Individual terror vs. political assassination

Many authors do not draw distinction between types of political assassinations and furthermore, and there is no full consensus on the issue.[3]

Ze'ev Iviansky attempted to draw a distinction as follows. While revolutionary individual terror and traditional political assassination share the common goal, a major political change, they differ in various aspects: tactics, methods, role, view on the society, and significance of an individual act. Most of the differences stem from the immediate purpose of an individual act.

In traditional political assassination the target of the killing is a central political figure, such as the king or dictator, whose removal would give way to political changes, and as such the choice of the target is of primary importance. The ultimate goal is to hit the regime represented by the target.
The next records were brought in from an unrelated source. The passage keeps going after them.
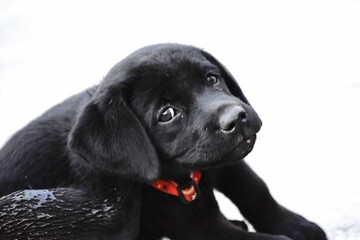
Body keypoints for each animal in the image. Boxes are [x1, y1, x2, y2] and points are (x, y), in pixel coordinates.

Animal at [0, 43, 326, 240]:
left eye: (211, 79)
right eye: (167, 114)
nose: (237, 117)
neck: (185, 177)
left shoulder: (224, 160)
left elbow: (255, 189)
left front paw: (296, 226)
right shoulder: (195, 225)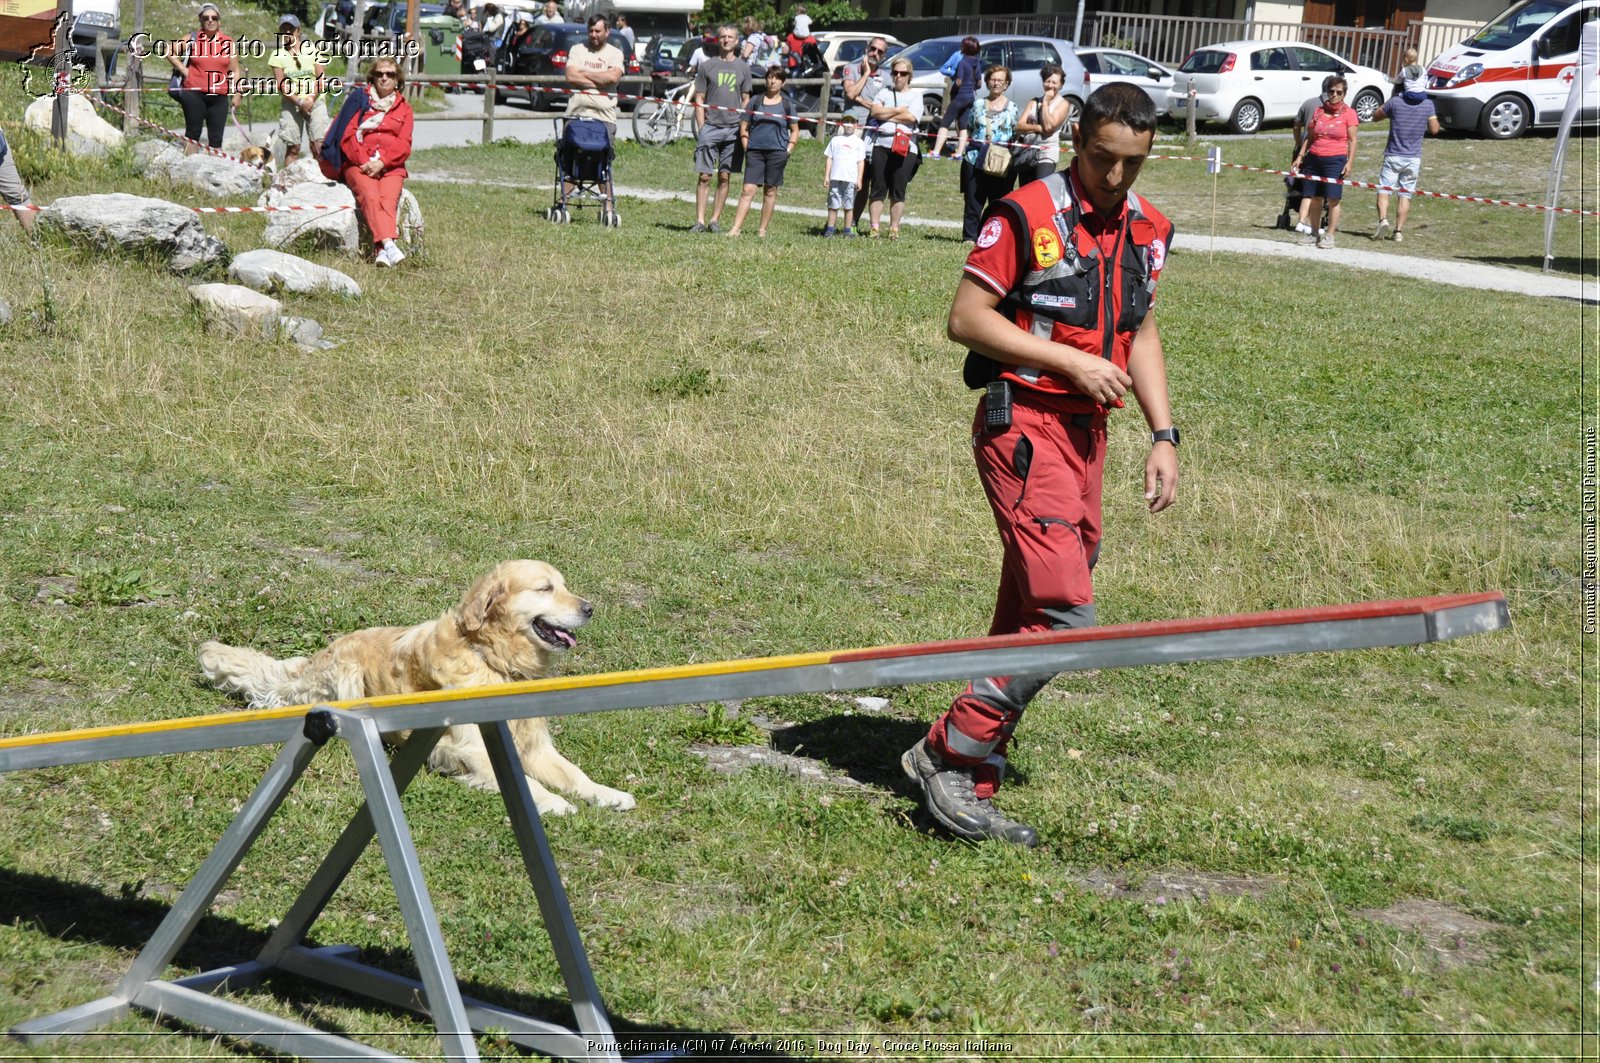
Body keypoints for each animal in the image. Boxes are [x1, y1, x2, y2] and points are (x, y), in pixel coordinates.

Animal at [203, 560, 640, 816]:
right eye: (545, 588)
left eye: (564, 585)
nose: (590, 608)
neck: (495, 662)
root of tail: (320, 654)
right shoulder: (473, 750)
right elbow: (530, 785)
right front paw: (552, 801)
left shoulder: (536, 747)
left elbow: (576, 774)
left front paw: (608, 793)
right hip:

Whereas in individual terror, the choice of the target, while important, is secondary to the primary goal, which is to bring the attention of the public to a political movement and to promote the political movement.

This key distinction explains differences in tactics. While traditional political assassination may well be clandestine, the efficiency of revolutionary individual terror in a greater extent depends on the publicity of the act.[2]

The target of a political assassination is usually a very specific individual, while the target of an act of terrorism is not.[4]

David C. Rapoport (1971) drew the difference as follows: "...the assassin destroys men who are corrupting the system, while the terrorist destroys a system which has already corrupted everyone it touches..."[5]

History

The roots of individual terror as revolutionary tactics lie in the second half of the 19th century in

propaganda by deed" put forth by the ideologists of anarchism. Different revolutionary parties had different attitude to individual terror, for political, tactical, moral, and other reasons.[1]